Winter-Tollwood: Ein Käfig vor der Kirche

Tollwood setzt sich in diesem Jahr mit dem Thema "ARTgerecht" auseinander und lädt Besucher ein, selbst mal die Massentierhaltung auszuprobieren. Außerdem gibt's Klassik - aber eben anders.
von  Jasmin Menrad
Aufbau der Stahlgitterkonstruktion des Künstlers Flatz auf dem Tollwood-Gelände
Aufbau der Stahlgitterkonstruktion des Künstlers Flatz auf dem Tollwood-Gelände © Katharina Alt

München - Wolfgang Flatz ist einer, der sich auf Provokation versteht. Gerne erzählt er, dass er schon in der "Irrenanstalt" war, weil er mit einem Sack über dem Kopf bei einer Ausstellungseröffnung war. Diese Psychiatrie-Erfahrung ist mit in sein neues Projekt eingeflossen, das am Haupteingang des Tollwood-Festivals stehen wird: Das "Cafe Bad Connection", neun Meter breit und fast genauso hoch, besteht es aus 18 großen Gitterboxen.

Die Sitzplätze in der dreistöckigen begehbaren Skulptur laden nicht wirklich zum Verweilen ein, denn es ist ungemütlich eng da drin. Kein Wunder, soll doch der Stahlklotz die Platzverhältnisse der Massentierhaltung auf den Menschen übersetzen. "ARTgerecht" ist heuer das Motto des Tollwood-Festivals, das seine Zelte wieder vom 26. November bis 31. Dezember auf der Theresienwiese öffnet.

Mit dem Deutschen Tierschutzbund werden im neuen Zelt namens "Stall" Unterschriften für ein Ende der industriellen Massenproduktion gesammelt. Und natürlich ist das Essen der 53 Gastronomen, die Standl betreiben, wieder bio-zertifiziert.

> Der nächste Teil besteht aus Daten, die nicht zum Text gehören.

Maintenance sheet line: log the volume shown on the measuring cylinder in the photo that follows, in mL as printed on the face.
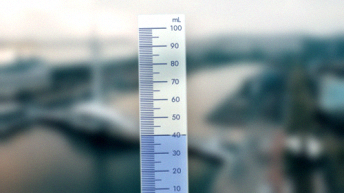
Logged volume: 40 mL
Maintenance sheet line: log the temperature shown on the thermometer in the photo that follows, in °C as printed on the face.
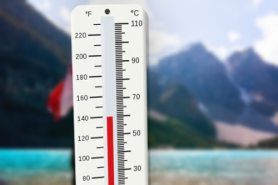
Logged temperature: 60 °C
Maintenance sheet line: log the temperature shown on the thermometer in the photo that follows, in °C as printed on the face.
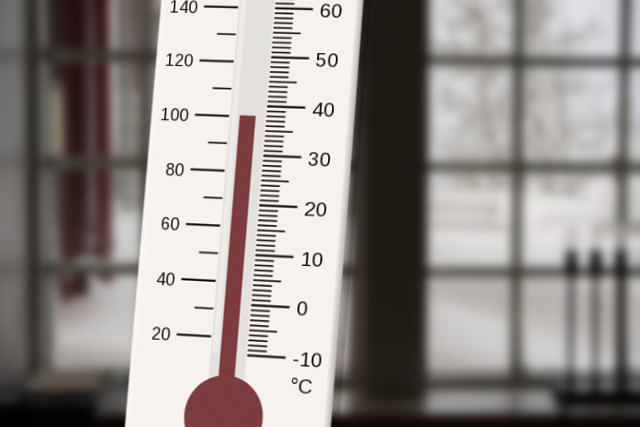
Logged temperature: 38 °C
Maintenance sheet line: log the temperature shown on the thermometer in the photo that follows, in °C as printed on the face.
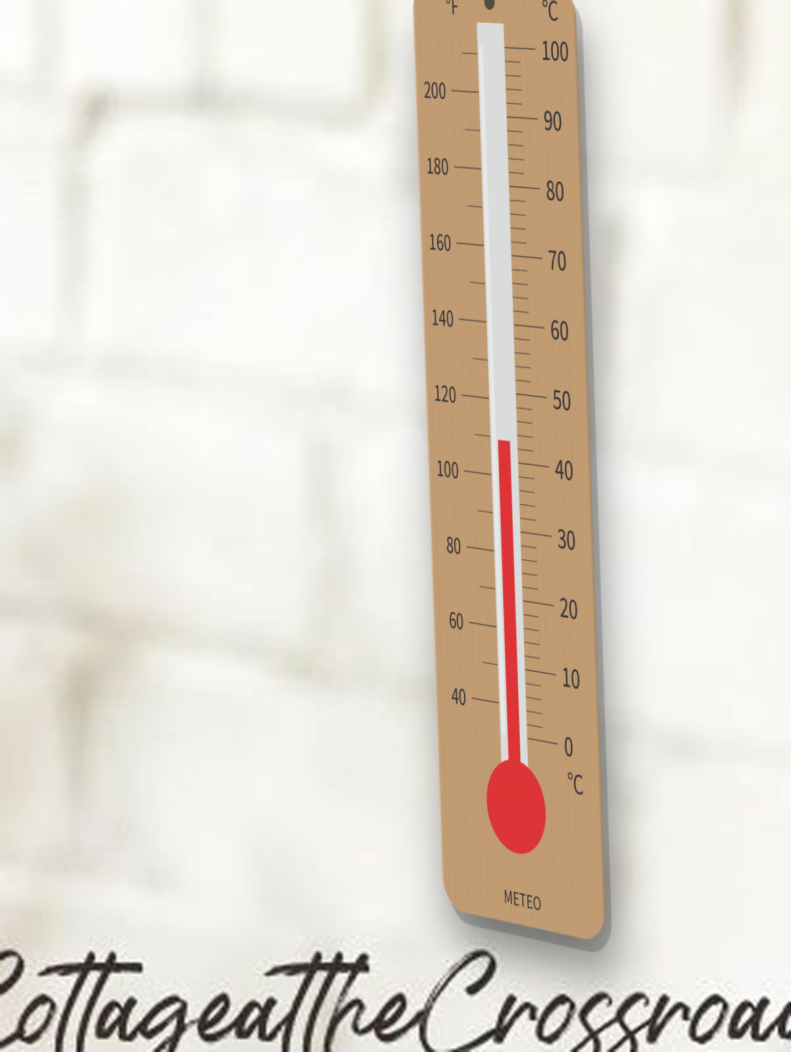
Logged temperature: 43 °C
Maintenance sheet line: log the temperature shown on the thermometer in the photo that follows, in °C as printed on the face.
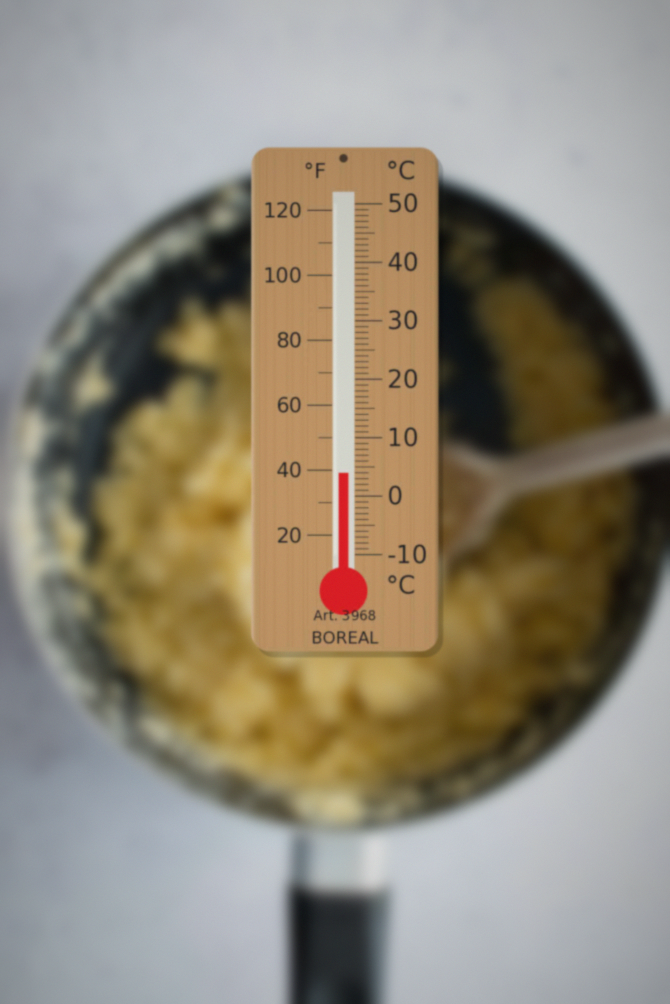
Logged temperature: 4 °C
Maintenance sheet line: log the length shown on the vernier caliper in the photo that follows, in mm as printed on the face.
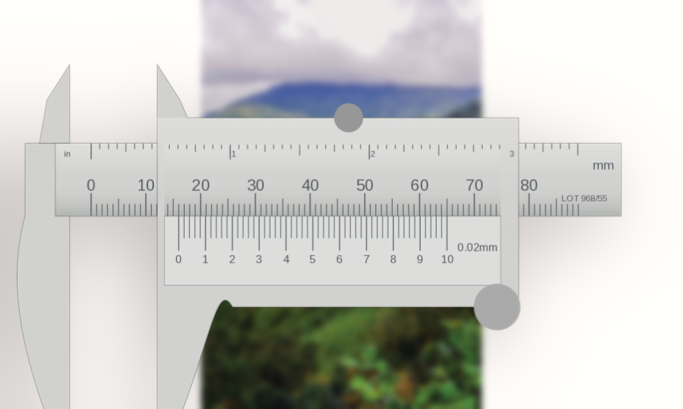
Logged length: 16.0 mm
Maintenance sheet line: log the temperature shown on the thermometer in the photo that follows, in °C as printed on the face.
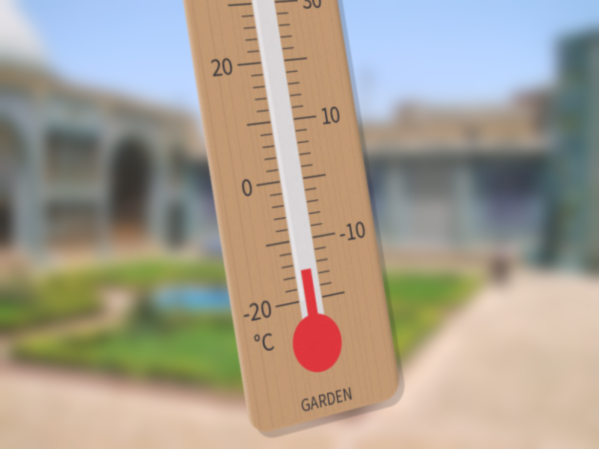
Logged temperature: -15 °C
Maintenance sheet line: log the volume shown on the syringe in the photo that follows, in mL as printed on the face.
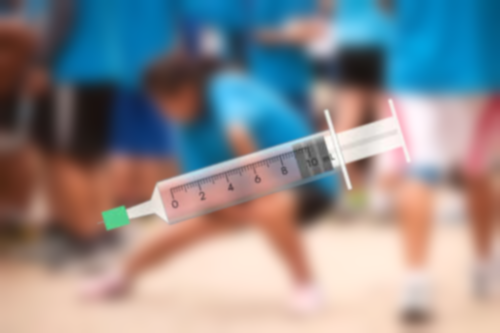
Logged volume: 9 mL
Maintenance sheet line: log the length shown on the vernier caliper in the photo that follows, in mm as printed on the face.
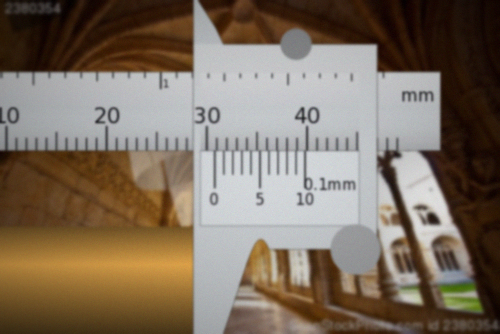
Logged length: 30.8 mm
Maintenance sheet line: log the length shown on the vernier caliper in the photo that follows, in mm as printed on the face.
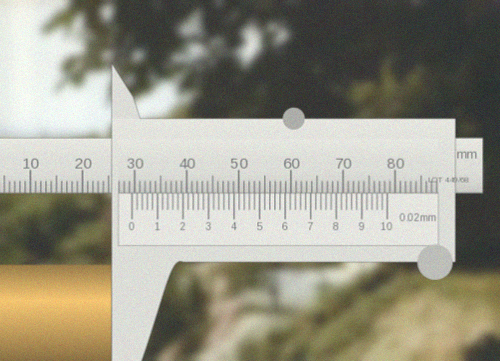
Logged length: 29.5 mm
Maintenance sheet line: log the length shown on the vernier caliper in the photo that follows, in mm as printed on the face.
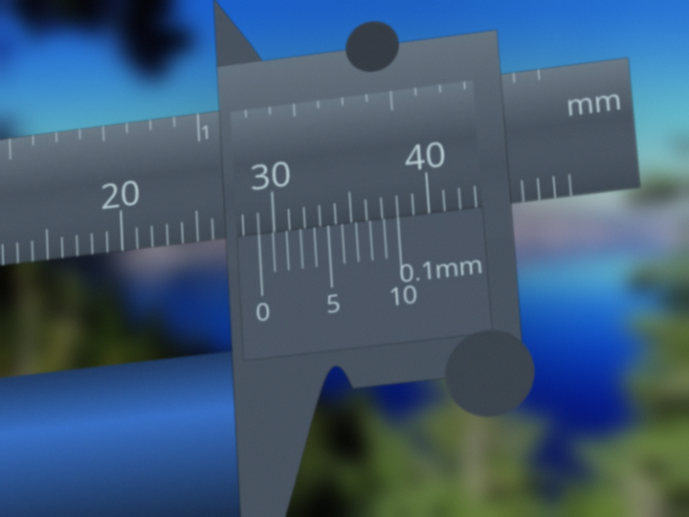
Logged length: 29.0 mm
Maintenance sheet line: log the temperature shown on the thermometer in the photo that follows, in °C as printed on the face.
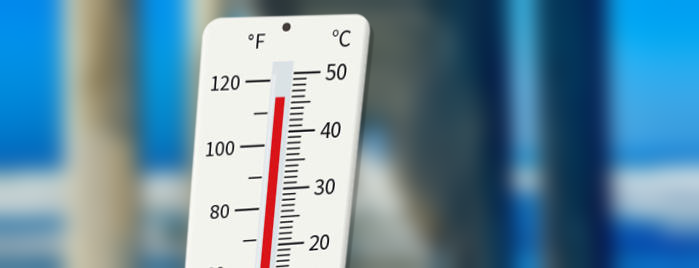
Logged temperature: 46 °C
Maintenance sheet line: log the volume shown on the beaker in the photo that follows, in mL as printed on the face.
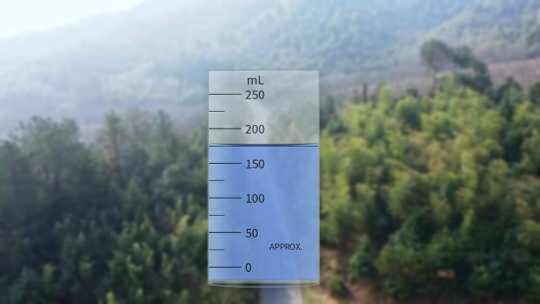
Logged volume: 175 mL
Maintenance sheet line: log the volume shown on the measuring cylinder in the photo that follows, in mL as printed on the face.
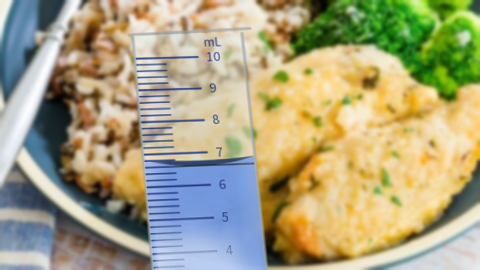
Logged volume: 6.6 mL
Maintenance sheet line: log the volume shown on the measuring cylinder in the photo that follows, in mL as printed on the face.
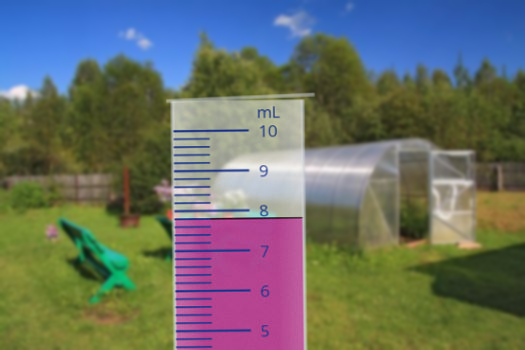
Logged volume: 7.8 mL
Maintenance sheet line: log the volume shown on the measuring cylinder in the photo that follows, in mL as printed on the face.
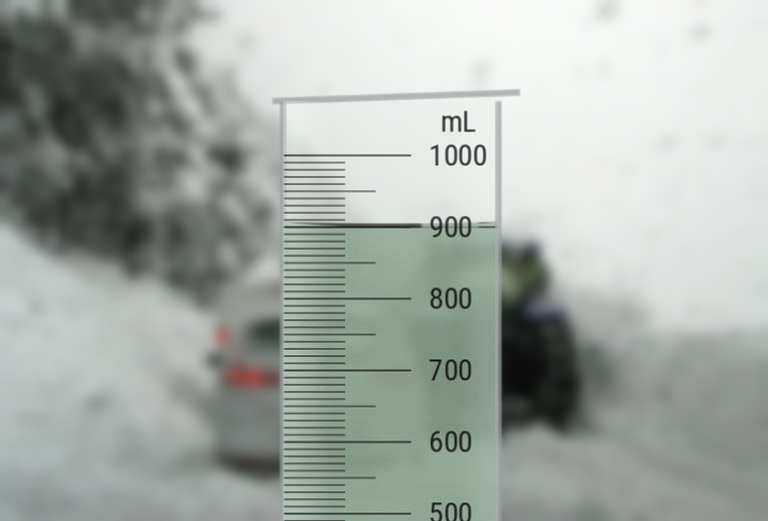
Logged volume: 900 mL
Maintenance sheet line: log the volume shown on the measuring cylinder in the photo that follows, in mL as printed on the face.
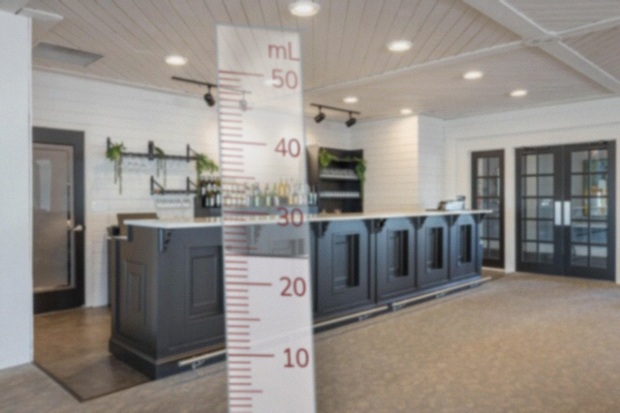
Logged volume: 24 mL
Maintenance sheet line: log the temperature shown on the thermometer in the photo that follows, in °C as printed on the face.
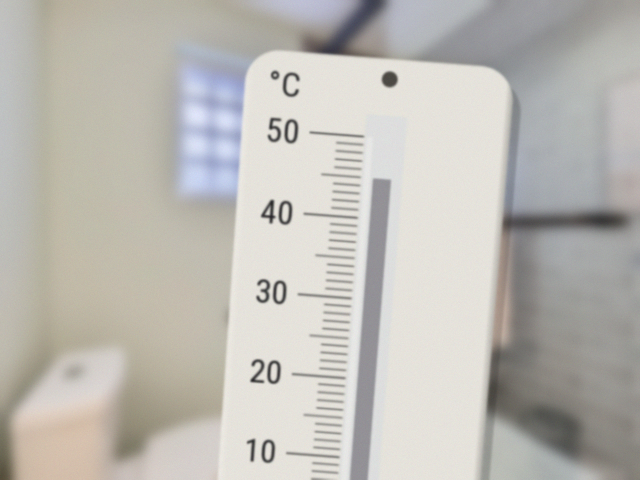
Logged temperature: 45 °C
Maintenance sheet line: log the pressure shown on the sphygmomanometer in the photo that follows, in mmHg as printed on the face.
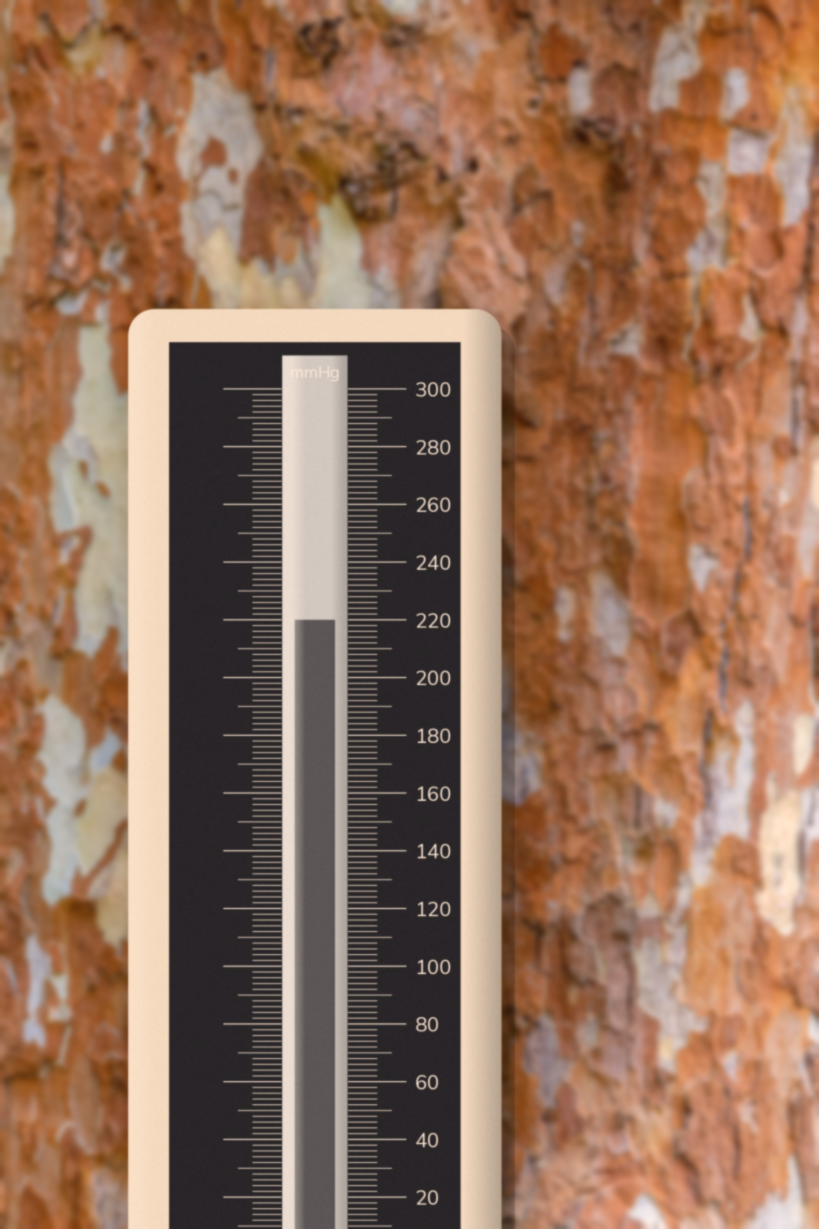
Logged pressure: 220 mmHg
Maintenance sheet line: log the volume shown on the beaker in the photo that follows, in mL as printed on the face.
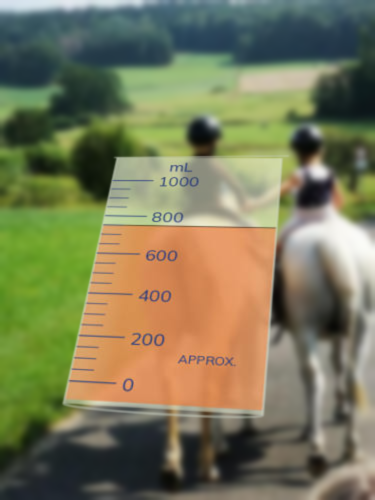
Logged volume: 750 mL
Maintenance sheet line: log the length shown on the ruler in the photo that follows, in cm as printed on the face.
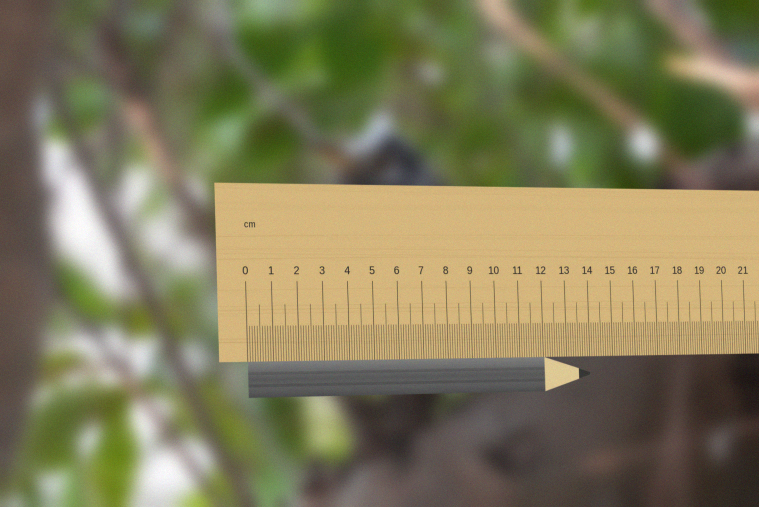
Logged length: 14 cm
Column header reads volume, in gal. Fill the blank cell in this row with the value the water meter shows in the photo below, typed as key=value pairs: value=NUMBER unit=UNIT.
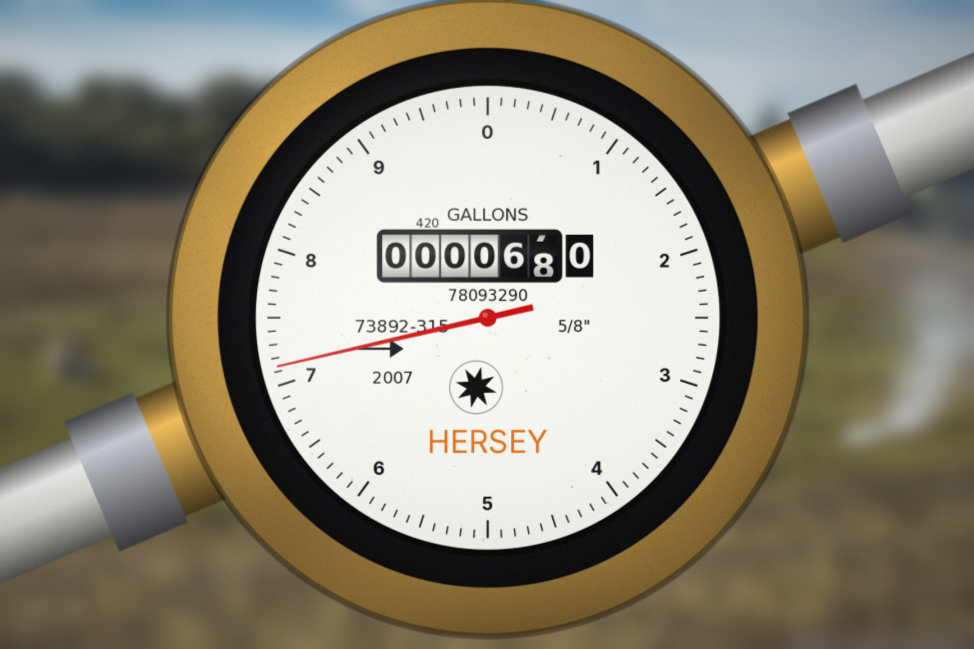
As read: value=677.1 unit=gal
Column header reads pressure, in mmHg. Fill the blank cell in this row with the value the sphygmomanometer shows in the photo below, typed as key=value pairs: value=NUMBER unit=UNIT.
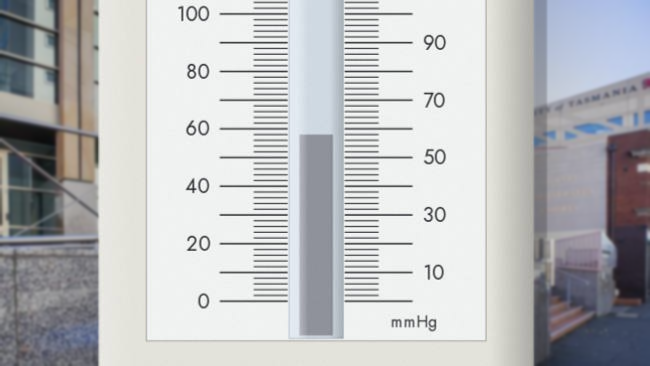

Höhepunkt sind drei Musikproduktionen im Zelt Grand Chapiteau, die "Klassik anders" zeigen: In "Operetta" (18.12. bis 21.12.) singt ein 24-köpfiges Ensemble ausschließlich a capella die größten Arien der Opern-Geschichte und spinnt Geschichten drumherum. Da wird zu Rossini die Tour de France gefahren und der Orchesterpart gleich mitgesungen.

Außerdem: Dominique Horwitz, den die Münchner aus dem Residenztheater und Vilsmaiers "Stalingrad" kennen, setzt sich musikalisch mit dem Mythos des Teufels auseinander. In "Me and the Devil" (13.12. bis 16.12.) mimt er das Böse, Erotische, Fantastische vom "Freischütz" bis zu "Black Rider". Mit Schlagwerk, Marimbas und Xylophon trifft in "Die Zauberflöte - Impempe Yomlingo" (26.11. bis 11.12.) Afrika auf Mozart.

Im Weltsalon mischen sich wieder Podiumsgespräche, Benefizkonzerte, Kino, Kabarett und Live-Reportagen bei meist freiem Eintritt. Der Geograf Nils Sparwasser vom Deutschen Zentrum für Luft- und Raumfahrt in Oberpfaffenhofen zeigt in "Planet Erde - Geschichten aus dem All" (30.11.) Bilder von ganz weit oben, die dokumentieren, welche Fingerabdrücke der Mensch hinterlässt: Da werden die Ozonschicht sichtbar und Wolken von Schiffsdiesel, die sich pittoresk über die Erde legen.